The current benchmark harness is written in Java since this most easily interoperates with JMH. There is a jmh-clojure project which generates benchmarks dynamically from an EDN configuration file. This might reduce the maintenance burden slightly since it would remove the need to install the drafter jar into the local Maven repository to build the benchmark harness. On the other hand, it requires some runtime configuration since it dynamically invokes JMH to generate the benchmark classes and compiles them at runtime.

JMH is mainly used for microbenchmarking methods within a single JVM. The benchmarks defined here spend most of their time executing queries against a remote stardog instance in a different JVM and so do not benefit from most of the optimisation mitigations that JMH benchmarks make. It may make sense to write a small clojure harness instead to control a remote stardog instance to start/stop between benchmark operations and perform some generic 'warmup' operations to simulate a production workload. Using clojure would also allow benchmarks to be generated using the language's metaprogramming facilities rather than having to manually create custom JMH state classes for each benchmark. This would make adding more test cases much easier and afford a more precise view of how the different data parameters affect performance.
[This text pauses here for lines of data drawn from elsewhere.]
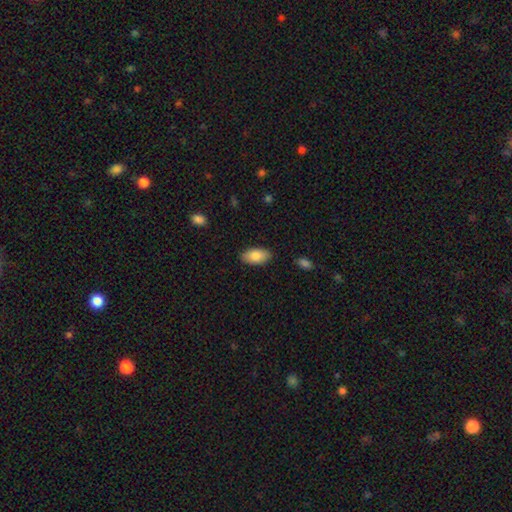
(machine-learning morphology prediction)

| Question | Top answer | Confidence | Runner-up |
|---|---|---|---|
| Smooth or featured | smooth | 83% | featured or disk (11%) |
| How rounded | in between | 95% | round (3%) |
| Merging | none | 87% | minor disturbance (10%) |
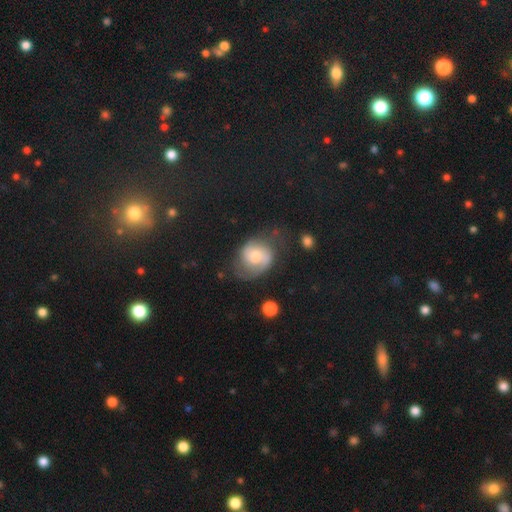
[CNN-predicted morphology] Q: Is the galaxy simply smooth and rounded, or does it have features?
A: featured or disk — 62%.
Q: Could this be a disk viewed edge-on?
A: no — 98%.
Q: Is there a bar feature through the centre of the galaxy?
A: no — 59%.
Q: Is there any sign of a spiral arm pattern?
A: yes — 88%.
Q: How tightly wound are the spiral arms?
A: medium — 47%.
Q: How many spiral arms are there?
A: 2 — 72%.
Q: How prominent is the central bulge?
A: moderate — 53%.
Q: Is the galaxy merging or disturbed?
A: none — 50%.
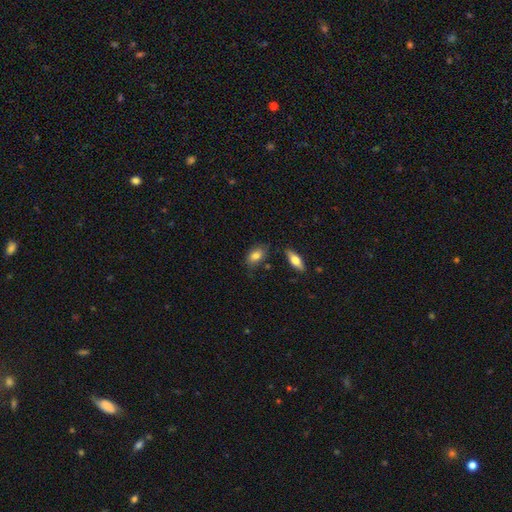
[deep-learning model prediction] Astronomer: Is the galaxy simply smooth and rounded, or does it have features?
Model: smooth — 81%.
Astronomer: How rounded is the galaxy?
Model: in between — 86%.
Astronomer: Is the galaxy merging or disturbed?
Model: none — 69%.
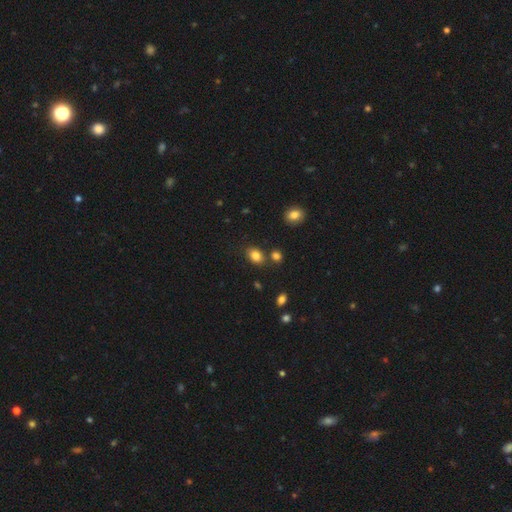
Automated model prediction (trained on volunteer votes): Morphology: type=smooth (84%); roundness=in between (69%); merging=none (76%).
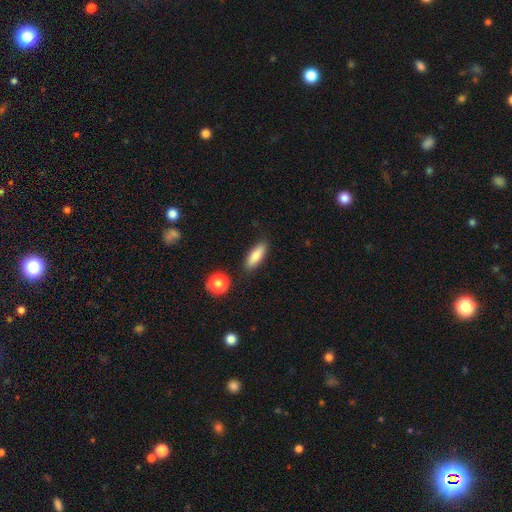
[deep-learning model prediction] This appears to be a smooth galaxy with no disk features (83%) that is in between round and cigar-shaped (65%). Merging: none (84%).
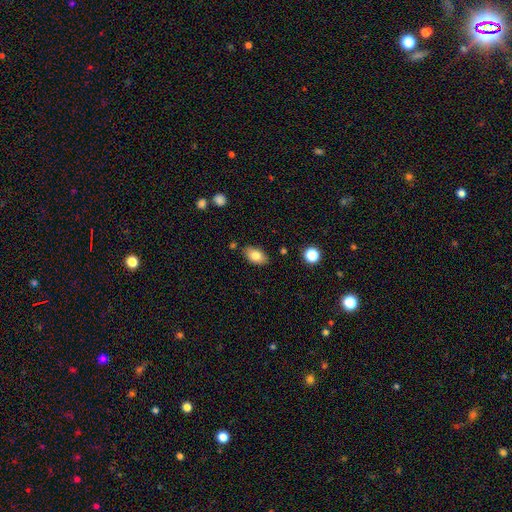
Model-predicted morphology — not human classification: Smooth or featured?
  - smooth: 79% *
  - featured or disk: 13%
  - star or artifact: 8%
How rounded?
  - in between: 91% *
  - round: 7%
  - cigar-shaped: 2%
Merging?
  - none: 81% *
  - minor disturbance: 13%
  - merger: 3%
  - major disturbance: 2%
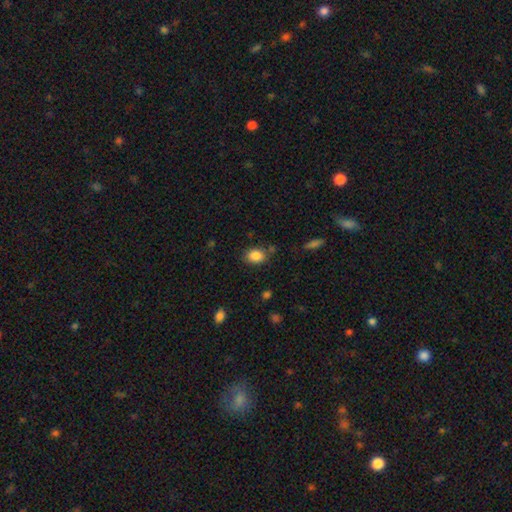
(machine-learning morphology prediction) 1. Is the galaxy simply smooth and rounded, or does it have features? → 86% smooth, 9% star or artifact, 5% featured or disk.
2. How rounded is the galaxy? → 71% in between, 28% round, 1% cigar-shaped.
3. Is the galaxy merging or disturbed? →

RickMoynihan commented 2 years ago

This is great, thanks @lkitching! 🙇

Judging by the analysis it looks to me like real world performance is unlikely to be significantly impacted by the fixes for #607. In particular it seems there's only a marginal difference in append and delete performance where you have no graph referencing statements:

graph referencing statements

Similarly we would expect changes within a draft to occur only on a small number of graphs (typically just a few; in practice unlikely to be more than 10).

Publishing performance also seems to be only mildly affected, and only mildly when you're referencing graphs in the data:

On the basis of this information I think we can safely merge the changes in PR #614

I think your points about hotspot and stardog are valid, but it's important to note these aren't really microbenchmarks, but macro ones. It's my belief that the results are likely still representative, because stardog was running across many of the tests, which are repeatedly exercising similar operations. I think if we were to try and protect against this more in the future, we'd be better perhaps just running the tests from the largest down to the smallest -- as the hotspot differences and warm up will likely be swallowed into background noise on the larger operations, and the smaller more representative tests will be hot by the time they're exercised, and it is the smaller tests where the difference between being warm and cold would make the most difference. Regardless I see no need to repeat the tests at this stage.